Es sabido que el éxito de las redes sociales se debe a un factor decisivo: facilitaron las relaciones interpersonales. Fue a inicios de la primera década del segundo milenio que la masificación de las tecnologías de la comunicación y de la información se mundializó. En poco menos de diez años aconteció una verdadera revolución que no ha sido sólo tecnológica sino también antropológica.
El hombre de hoy piensa, vive y siente con internet. Lo digital no es una extensión más de la propia existencia sino parte integrante de su vida misma. Lo vemos reflejado en la hiperconexión que en todo lugar y en cualquier momento experimentan millones de personas. Paradójicamente, la finalidad de relación ha pasado a ser un factor secundario.
¿Cómo entra la evangelización en este complejo mundo digital? Más aún, ¿cómo se debe entender la evangelización en un contexto existencial como este de hoy en día? Hay quienes apuestan por habitar la red y desde ella posibilitar un acercamiento a quienes no conocen a Dios, no creen o han dejado de hacerlo. En el supuesto que ese objetivo apunta a uno más profundo (el encuentro personal con Dios) y de que se tiene no sólo la buena intención sino la formación y creatividad para hacerlo, eso está muy bien. Como un día miles de misioneros fueron a anunciar el mensaje de Jesús a nuevas tierras y continente, los misioneros web desembarcan en el continente digital emulando aquellas beneméritas acciones. Pero la experiencia y lecciones de aquellos evangelizadores también puede servir para el presente.
Ante todo, los misioneros llevaban la palabra de Dios, no la propia.
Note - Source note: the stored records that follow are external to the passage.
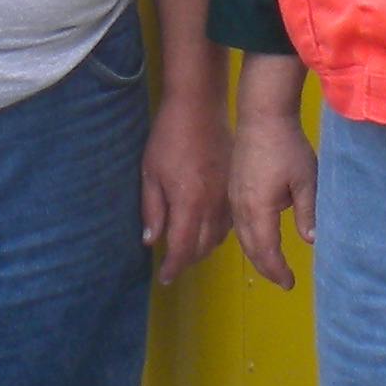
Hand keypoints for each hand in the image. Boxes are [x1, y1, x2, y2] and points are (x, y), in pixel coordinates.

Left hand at [141, 93, 229, 284]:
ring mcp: (227, 197)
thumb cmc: (169, 138)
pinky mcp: (235, 187)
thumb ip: (152, 210)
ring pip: (219, 236)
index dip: (173, 267)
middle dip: (187, 259)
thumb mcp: (150, 173)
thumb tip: (152, 241)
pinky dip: (217, 231)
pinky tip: (206, 227)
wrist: (199, 108)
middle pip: (203, 247)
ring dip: (203, 247)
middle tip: (173, 262)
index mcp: (189, 203)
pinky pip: (230, 221)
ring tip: (188, 248)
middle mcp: (212, 205)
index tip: (165, 277)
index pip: (182, 248)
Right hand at [230, 102, 318, 289]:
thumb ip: (307, 212)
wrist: (262, 116)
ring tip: (272, 265)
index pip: (267, 251)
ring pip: (241, 237)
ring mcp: (234, 198)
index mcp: (259, 209)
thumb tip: (311, 240)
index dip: (277, 270)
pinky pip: (237, 223)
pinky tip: (258, 239)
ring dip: (256, 255)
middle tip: (283, 280)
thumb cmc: (287, 146)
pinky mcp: (233, 188)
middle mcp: (241, 208)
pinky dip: (248, 239)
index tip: (290, 283)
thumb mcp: (306, 180)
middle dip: (266, 268)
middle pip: (251, 248)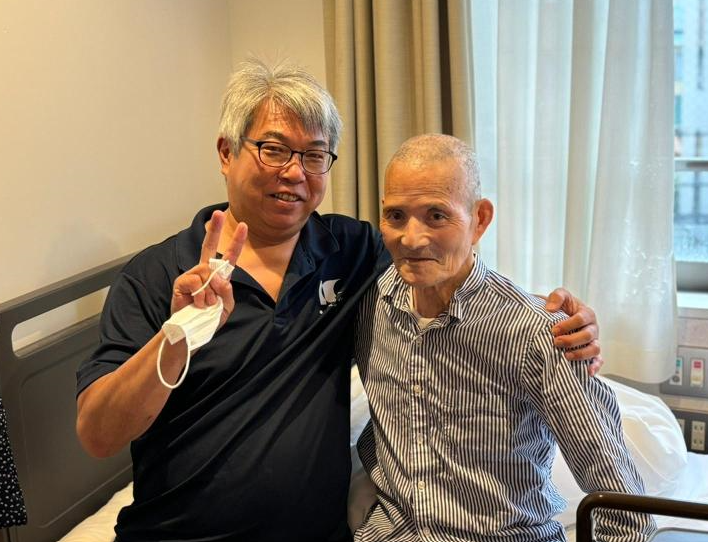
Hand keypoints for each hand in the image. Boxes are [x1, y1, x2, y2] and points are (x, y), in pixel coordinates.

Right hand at [171, 210, 247, 327]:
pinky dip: (200, 295)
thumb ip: (227, 290)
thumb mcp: (226, 305)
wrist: (191, 333)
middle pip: (208, 245)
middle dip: (215, 228)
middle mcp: (204, 271)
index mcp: (218, 276)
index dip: (236, 241)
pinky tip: (197, 304)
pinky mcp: (181, 282)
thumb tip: (218, 276)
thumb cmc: (208, 318)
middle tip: (219, 212)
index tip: (244, 226)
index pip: (228, 256)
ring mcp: (191, 275)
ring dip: (210, 292)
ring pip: (206, 272)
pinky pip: (196, 282)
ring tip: (206, 305)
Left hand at [544, 288, 602, 373]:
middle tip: (556, 342)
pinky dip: (595, 367)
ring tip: (566, 356)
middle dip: (572, 340)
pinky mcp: (591, 353)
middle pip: (588, 335)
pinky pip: (598, 361)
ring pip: (595, 349)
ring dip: (581, 354)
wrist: (559, 317)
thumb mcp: (559, 296)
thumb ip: (556, 297)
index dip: (568, 325)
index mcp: (586, 313)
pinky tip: (587, 372)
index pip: (581, 319)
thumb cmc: (561, 306)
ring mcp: (593, 341)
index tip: (554, 330)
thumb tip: (550, 309)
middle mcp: (592, 328)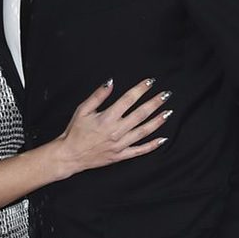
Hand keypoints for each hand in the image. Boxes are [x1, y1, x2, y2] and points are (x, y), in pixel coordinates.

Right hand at [56, 78, 170, 177]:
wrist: (70, 155)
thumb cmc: (75, 132)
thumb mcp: (83, 110)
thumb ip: (98, 96)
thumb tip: (111, 82)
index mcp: (107, 118)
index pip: (128, 99)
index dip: (140, 89)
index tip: (150, 82)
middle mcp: (116, 131)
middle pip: (140, 114)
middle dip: (154, 103)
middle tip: (166, 94)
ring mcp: (120, 145)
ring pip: (143, 131)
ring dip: (157, 121)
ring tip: (168, 112)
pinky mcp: (120, 156)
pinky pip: (139, 150)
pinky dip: (152, 145)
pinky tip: (162, 139)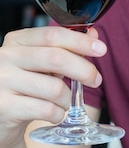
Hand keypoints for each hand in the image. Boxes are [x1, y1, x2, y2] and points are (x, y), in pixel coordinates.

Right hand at [0, 26, 105, 147]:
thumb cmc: (23, 86)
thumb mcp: (41, 63)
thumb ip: (64, 48)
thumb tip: (93, 34)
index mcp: (16, 41)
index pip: (52, 34)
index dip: (80, 41)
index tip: (101, 48)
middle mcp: (6, 57)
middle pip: (56, 58)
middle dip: (83, 70)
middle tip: (96, 79)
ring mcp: (2, 82)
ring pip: (54, 88)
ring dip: (68, 98)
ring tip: (65, 102)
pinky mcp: (4, 107)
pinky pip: (46, 109)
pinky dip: (58, 114)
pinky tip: (55, 114)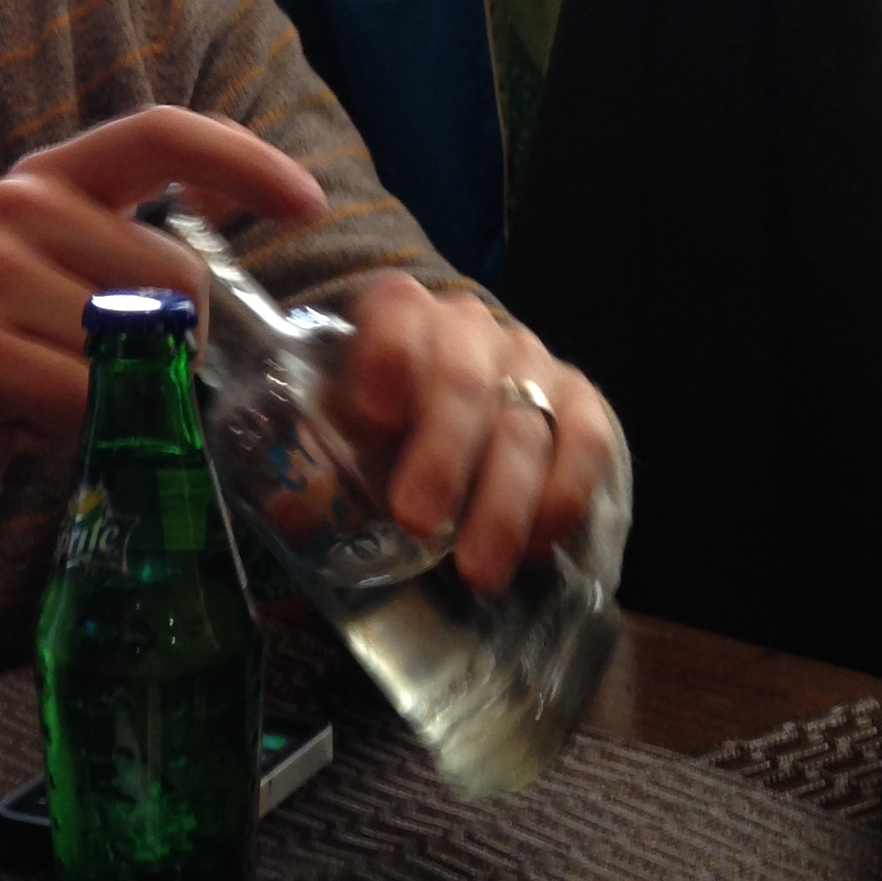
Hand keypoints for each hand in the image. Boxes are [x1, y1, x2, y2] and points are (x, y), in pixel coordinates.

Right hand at [0, 106, 324, 518]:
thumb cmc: (8, 345)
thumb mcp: (72, 271)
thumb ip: (147, 240)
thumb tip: (277, 201)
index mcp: (50, 176)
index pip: (160, 133)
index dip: (243, 160)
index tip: (307, 204)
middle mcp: (16, 205)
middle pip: (177, 272)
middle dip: (176, 340)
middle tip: (112, 370)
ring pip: (137, 342)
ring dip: (121, 391)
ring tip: (58, 389)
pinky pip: (90, 396)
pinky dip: (84, 425)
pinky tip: (32, 417)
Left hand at [331, 274, 620, 592]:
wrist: (448, 388)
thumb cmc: (378, 414)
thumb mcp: (335, 420)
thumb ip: (313, 460)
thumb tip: (294, 514)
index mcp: (398, 310)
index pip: (396, 310)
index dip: (388, 355)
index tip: (375, 413)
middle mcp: (467, 326)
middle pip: (464, 380)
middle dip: (442, 454)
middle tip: (417, 521)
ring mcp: (529, 360)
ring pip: (524, 424)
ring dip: (501, 503)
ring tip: (475, 570)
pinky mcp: (578, 399)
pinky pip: (586, 444)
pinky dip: (561, 499)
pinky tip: (534, 548)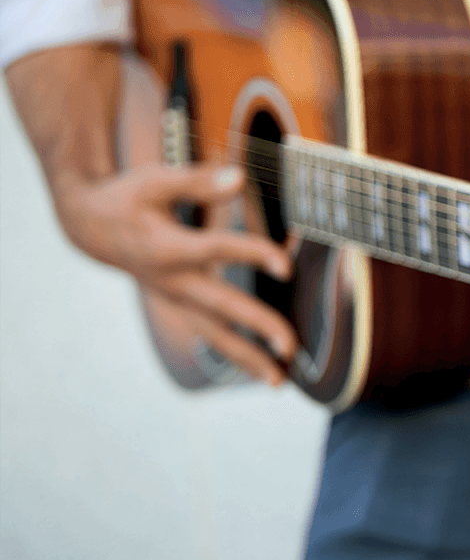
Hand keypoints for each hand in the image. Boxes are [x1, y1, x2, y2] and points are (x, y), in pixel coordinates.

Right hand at [6, 44, 296, 384]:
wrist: (89, 228)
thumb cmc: (126, 199)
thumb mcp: (153, 181)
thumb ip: (197, 181)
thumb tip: (240, 177)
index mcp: (165, 247)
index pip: (215, 250)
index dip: (252, 255)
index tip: (285, 266)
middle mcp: (171, 280)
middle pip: (219, 308)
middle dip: (256, 327)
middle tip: (290, 346)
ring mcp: (174, 297)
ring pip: (213, 334)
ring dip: (246, 358)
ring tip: (278, 382)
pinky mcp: (179, 304)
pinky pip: (210, 334)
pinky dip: (235, 353)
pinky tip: (261, 370)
Eran intermediarios entre Dios y los hombres y, en consecuencia, conducían al fin que era Dios, no a sí mismos. Existe hoy la tentación de ponerse al centro del Mensaje y desviar así la atención del fin verdadero.
Los misioneros eran enviados: en el fondo el impulso venía de Dios mismo pues, como decía san Pablo, «¡Ay de mí si no predicara el Evangelio!». Pero también es verdad que el envío inmediato era el de una autoridad eclesiástica que avalaba su trabajo apostólico. Hoy esto sigue siendo realidad si bien esa autoridad puede ser también de competencias. La evangelización on line supone la buena intención pero también la adecuada preparación y, en la medida que es posible, también el respaldo al menos del propio párroco o algún representante eclesiástico que acompañe y guíe nuestro trabajo.
Los misioneros de antaño aprendían la lengua de los nativos. Los nativos digitales tienen también hoy su propio «lenguaje»: es más visual, interactivo, intuitivo, multimedial. Son elementos que el misionero no sólo debe conocer sino dominar para poder hablar de «tú a tú», en su idioma, al hombre contemporáneo.
Al llegar a la nueva tierra, los misioneros también sabían identificar las cosas buenas de la cultura a la que llegaban. Hoy se debe hacer también lo mismo. No hay que partirse la cabeza pensando en miles de tácticas nuevas: se puede aprovechar lo ya existente, purificándolo si es necesario, y elevándolo.
Finalmente, el éxito pastoral de muchos misioneros no venía de la cantidad de cosas que hacían sino del testimonio de vida santa que llevaban. Si las actividades eran tantas era porque surgían del consejo que Dios le daba en la oración. Lo escuchaban a Él y actuaban en consecuencia. Y evidentemente eso lo notaban las personas, de manera que se sentían interpelados a conocer al Dios con el que el misionero se comunicaba. Y aquello sigue siendo válido hoy en día: hablar primero con Dios para luego hablar de él a los demás. Porque los hombres de hoy no escuchan a los maestros sino a los testigos. Y si escuchan a los maestros es porque son testigos.
En definitiva, se trata del reto de llevar al contacto directo con Dios y así devolver a las redes sociales su factor de éxito. Y ese «gran encuentro» pasa por los pequeños encuentros que los misioneros están llamados a posibilitar para concretarlos en la conexión con Dios fuera del ambiente digital.